We should all probably etch this moment into our consciousness. When we are involved in transforming change, in our crucial moment, we are probably going to feel just as exposed as the blind man. You finally take the crucial step and face what you’ve been running from forever. When you do that, you are looking at what you’ve tried so hard not to see. Who do you trust when you’re terrified? If you’re the blind man, your gamble on Jesus is a good bet. And, I hope, that when you are brave and choose to trust someone to guid youe through your darkness, those people come through and prove trustworthy!
Right when you feel good for a moment, things almost always get weirder. Jesus stops leading the blind man. He lets go of him. (Imagine how alone the blind man felt—even for an instant.) Nothing happens until finally something does: “Is that saliva on my eyes?” How totally unprepared would he have been for that sensation? Then, Jesus speaks to him: “Can you see anything?” With great expectations the man opens his eyes.
Things aren’t dark anymore but things sure as heck aren’t clear. (Haven’t we all been there? “Well, something has changed but it sure wasn’t the change I hoped for!”). This is where the line comes in from my Greek class: “I can see people, but they look like walking trees.” (It took all of my courage to turn that translation in.). The blind man had to be asking himself, “Isn’t this actually worse than not seeing at all?”

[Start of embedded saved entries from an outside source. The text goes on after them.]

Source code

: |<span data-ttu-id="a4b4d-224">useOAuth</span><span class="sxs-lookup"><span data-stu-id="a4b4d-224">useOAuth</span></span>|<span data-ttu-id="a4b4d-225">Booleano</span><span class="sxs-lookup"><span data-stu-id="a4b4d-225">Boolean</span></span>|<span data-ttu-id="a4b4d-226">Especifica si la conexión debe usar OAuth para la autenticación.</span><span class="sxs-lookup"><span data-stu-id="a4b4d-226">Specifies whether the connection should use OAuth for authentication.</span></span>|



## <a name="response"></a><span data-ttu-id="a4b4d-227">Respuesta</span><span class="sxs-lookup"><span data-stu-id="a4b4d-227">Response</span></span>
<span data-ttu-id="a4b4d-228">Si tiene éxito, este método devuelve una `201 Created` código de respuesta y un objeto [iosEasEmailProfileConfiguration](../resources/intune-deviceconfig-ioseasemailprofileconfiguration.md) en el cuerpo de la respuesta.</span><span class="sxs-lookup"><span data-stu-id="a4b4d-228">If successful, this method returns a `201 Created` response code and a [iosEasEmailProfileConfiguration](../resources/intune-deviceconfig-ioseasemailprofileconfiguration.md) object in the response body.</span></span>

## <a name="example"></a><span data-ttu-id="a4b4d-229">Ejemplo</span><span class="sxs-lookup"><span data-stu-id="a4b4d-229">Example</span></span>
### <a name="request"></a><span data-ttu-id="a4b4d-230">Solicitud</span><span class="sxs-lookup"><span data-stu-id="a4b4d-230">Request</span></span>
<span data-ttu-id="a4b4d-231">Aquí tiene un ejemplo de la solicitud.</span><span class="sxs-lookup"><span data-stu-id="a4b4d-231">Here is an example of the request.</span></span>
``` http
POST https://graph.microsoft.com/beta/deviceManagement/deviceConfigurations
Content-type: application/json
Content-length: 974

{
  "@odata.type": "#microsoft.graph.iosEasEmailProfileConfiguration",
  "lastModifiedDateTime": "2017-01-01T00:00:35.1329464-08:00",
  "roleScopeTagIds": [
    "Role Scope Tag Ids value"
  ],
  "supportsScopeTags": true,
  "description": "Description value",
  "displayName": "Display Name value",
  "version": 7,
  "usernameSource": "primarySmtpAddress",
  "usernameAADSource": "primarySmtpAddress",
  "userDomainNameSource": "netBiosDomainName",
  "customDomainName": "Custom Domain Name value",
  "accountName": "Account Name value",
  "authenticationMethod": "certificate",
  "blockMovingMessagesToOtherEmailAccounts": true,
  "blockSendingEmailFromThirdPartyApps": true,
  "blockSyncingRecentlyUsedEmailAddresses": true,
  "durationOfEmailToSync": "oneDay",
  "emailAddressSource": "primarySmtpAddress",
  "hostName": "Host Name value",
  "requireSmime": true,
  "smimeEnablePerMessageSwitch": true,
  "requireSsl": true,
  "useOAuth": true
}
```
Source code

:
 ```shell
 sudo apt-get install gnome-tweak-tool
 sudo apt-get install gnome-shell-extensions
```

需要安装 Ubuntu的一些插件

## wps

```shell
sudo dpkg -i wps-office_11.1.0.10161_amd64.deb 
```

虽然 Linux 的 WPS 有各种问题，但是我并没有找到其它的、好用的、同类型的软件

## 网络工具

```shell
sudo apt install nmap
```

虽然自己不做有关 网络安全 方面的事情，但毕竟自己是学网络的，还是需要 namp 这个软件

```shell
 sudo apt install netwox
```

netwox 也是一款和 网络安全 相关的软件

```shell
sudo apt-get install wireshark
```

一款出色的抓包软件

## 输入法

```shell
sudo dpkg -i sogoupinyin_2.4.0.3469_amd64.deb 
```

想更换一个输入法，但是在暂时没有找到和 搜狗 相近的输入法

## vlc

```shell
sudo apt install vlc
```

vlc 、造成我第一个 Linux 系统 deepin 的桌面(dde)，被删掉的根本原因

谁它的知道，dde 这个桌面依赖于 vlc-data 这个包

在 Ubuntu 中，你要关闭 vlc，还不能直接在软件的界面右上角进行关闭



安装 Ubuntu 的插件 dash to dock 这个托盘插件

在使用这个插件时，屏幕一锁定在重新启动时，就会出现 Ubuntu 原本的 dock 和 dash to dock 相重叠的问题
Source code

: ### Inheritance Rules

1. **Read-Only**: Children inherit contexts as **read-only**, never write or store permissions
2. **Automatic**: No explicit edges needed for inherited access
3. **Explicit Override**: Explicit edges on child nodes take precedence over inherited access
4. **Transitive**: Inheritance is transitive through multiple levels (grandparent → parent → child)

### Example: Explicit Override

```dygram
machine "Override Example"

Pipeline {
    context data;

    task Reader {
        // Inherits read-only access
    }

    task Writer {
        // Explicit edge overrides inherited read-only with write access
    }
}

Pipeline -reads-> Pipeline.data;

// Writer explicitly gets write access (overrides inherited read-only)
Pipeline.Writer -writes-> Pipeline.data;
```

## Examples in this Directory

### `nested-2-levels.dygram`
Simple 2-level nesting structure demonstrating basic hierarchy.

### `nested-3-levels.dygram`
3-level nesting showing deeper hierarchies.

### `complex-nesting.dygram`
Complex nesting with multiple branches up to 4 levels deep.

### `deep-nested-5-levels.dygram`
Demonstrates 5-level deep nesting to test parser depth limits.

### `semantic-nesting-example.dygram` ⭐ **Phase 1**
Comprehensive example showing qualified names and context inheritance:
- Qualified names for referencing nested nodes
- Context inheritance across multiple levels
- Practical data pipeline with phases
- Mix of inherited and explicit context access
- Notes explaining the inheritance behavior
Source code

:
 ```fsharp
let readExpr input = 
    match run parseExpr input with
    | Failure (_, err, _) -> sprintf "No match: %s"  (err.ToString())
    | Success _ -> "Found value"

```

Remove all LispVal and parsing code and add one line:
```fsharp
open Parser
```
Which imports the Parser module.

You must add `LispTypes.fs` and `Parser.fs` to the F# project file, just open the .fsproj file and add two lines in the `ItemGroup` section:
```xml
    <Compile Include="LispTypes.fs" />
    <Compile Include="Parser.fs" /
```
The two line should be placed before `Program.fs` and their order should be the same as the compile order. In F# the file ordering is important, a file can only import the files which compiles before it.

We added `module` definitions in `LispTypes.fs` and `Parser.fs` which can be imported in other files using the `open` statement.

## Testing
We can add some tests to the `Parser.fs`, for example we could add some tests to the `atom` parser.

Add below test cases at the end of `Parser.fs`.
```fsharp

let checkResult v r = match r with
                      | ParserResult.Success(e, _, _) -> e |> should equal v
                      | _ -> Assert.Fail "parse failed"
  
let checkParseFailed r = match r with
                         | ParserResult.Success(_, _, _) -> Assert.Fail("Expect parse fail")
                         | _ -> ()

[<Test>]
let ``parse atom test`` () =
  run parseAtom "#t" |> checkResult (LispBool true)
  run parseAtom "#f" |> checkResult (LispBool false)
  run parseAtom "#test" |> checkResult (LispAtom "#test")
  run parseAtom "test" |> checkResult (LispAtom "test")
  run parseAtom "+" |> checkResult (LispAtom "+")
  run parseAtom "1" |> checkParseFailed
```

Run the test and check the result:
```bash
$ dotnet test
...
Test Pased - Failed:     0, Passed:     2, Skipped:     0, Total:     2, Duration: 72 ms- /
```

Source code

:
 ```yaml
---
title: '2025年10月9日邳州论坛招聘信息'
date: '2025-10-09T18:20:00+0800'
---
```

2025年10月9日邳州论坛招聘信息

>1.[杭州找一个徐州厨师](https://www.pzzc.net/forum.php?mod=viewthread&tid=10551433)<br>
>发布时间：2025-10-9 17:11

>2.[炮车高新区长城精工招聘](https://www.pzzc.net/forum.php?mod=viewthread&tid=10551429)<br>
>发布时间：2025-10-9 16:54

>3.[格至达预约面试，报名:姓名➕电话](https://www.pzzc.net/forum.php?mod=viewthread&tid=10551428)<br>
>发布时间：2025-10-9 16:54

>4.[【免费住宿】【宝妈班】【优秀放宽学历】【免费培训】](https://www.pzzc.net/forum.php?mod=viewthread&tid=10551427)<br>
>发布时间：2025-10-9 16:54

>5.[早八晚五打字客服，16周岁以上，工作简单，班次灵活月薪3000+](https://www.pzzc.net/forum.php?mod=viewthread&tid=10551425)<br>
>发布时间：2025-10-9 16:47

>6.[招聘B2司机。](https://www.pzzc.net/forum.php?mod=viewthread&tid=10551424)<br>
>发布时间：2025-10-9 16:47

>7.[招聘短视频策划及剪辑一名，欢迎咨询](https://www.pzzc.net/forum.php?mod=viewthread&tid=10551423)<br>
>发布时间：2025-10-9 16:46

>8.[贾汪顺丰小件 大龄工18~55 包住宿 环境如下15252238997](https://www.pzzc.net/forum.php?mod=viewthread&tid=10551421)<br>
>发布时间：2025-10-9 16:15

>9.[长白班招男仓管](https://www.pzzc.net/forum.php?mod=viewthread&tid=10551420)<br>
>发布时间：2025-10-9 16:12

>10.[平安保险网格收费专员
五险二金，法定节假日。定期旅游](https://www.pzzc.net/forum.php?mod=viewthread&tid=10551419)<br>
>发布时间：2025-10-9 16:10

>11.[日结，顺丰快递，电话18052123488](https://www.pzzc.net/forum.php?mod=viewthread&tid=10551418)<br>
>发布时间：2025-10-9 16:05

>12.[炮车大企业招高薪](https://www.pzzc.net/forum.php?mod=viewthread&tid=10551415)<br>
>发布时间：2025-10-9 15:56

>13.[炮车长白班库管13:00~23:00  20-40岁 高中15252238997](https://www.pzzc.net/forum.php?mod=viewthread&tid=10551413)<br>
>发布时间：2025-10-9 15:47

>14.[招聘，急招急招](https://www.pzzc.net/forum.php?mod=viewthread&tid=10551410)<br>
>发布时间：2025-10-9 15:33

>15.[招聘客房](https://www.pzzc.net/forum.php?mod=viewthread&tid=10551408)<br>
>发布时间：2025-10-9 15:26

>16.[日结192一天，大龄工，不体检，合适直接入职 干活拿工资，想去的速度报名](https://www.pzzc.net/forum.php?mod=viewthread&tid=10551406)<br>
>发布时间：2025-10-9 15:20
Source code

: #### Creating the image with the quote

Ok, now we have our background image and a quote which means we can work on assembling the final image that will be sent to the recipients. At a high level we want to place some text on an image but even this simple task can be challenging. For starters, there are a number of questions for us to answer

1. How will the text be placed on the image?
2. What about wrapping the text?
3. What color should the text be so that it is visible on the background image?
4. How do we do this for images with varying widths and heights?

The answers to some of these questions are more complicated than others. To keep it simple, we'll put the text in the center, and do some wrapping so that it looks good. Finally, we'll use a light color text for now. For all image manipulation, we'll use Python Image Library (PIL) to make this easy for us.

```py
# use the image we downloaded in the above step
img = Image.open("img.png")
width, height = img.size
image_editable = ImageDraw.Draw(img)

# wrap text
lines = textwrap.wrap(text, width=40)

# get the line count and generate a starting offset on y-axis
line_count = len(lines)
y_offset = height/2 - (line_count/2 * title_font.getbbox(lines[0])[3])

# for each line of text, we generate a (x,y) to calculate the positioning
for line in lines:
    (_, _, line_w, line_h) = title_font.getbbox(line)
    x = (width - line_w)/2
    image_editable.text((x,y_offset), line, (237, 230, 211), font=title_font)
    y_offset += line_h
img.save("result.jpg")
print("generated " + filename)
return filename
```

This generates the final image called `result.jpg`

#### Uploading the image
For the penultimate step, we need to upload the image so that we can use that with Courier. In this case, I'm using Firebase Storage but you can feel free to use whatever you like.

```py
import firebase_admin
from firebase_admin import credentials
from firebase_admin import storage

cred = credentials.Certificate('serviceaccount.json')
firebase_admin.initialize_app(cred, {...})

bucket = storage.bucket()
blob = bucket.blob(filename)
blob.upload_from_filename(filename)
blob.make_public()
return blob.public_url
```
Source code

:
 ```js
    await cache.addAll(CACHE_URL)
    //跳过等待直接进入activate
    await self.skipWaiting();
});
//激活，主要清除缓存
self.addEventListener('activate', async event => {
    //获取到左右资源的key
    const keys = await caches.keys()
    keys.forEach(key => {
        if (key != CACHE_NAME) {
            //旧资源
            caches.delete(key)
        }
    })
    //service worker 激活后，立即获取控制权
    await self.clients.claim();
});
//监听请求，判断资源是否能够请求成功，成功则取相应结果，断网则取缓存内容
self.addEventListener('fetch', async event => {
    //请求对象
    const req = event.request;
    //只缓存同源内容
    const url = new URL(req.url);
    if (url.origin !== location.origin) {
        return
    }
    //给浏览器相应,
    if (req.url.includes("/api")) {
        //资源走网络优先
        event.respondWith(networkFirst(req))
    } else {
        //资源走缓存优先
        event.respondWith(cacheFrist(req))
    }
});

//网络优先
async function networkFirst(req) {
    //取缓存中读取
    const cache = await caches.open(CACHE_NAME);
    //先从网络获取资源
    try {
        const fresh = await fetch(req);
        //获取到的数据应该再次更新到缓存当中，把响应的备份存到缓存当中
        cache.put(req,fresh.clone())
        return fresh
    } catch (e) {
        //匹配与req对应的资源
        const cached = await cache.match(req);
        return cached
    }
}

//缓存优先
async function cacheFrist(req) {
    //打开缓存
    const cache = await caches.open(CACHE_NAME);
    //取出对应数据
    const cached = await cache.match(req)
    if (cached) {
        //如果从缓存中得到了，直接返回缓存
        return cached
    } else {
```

Here’s the thing…If Jesus had been any other charismatic healer, he would have stayed in the village and healed the man and gotten all the five star reviews. If he was any other charismatic healer and he wasn’t sure he could do the job, he might have taken the man somewhere private. However, if he had been any other charismatic healer, when this guy started talking about “people who look like walking trees” he would have hit the road. Jesus isn’t any other charismatic healer. Jesus tries again. He lays his hands on the man’s eyes and this time, the blind man sees everything clearly.
Sometimes we will be the community carrying someone to the care that they need, accompanying them on the way to get help. May we be trustworthy in that role! Sometimes we will be the person who is desperately in need of help, ourselves. May we be brave enough to be led through that darkness in the sheer hope that things might finally change. Always, Christ will be present in that darkness and in that healing, leading us to see what really matters more clearly than we’ve ever seen it before.
We can’t give up on each other. We have to work together to keep hope alive. We have to remind ourselves that Jesus never, ever, gives up on us.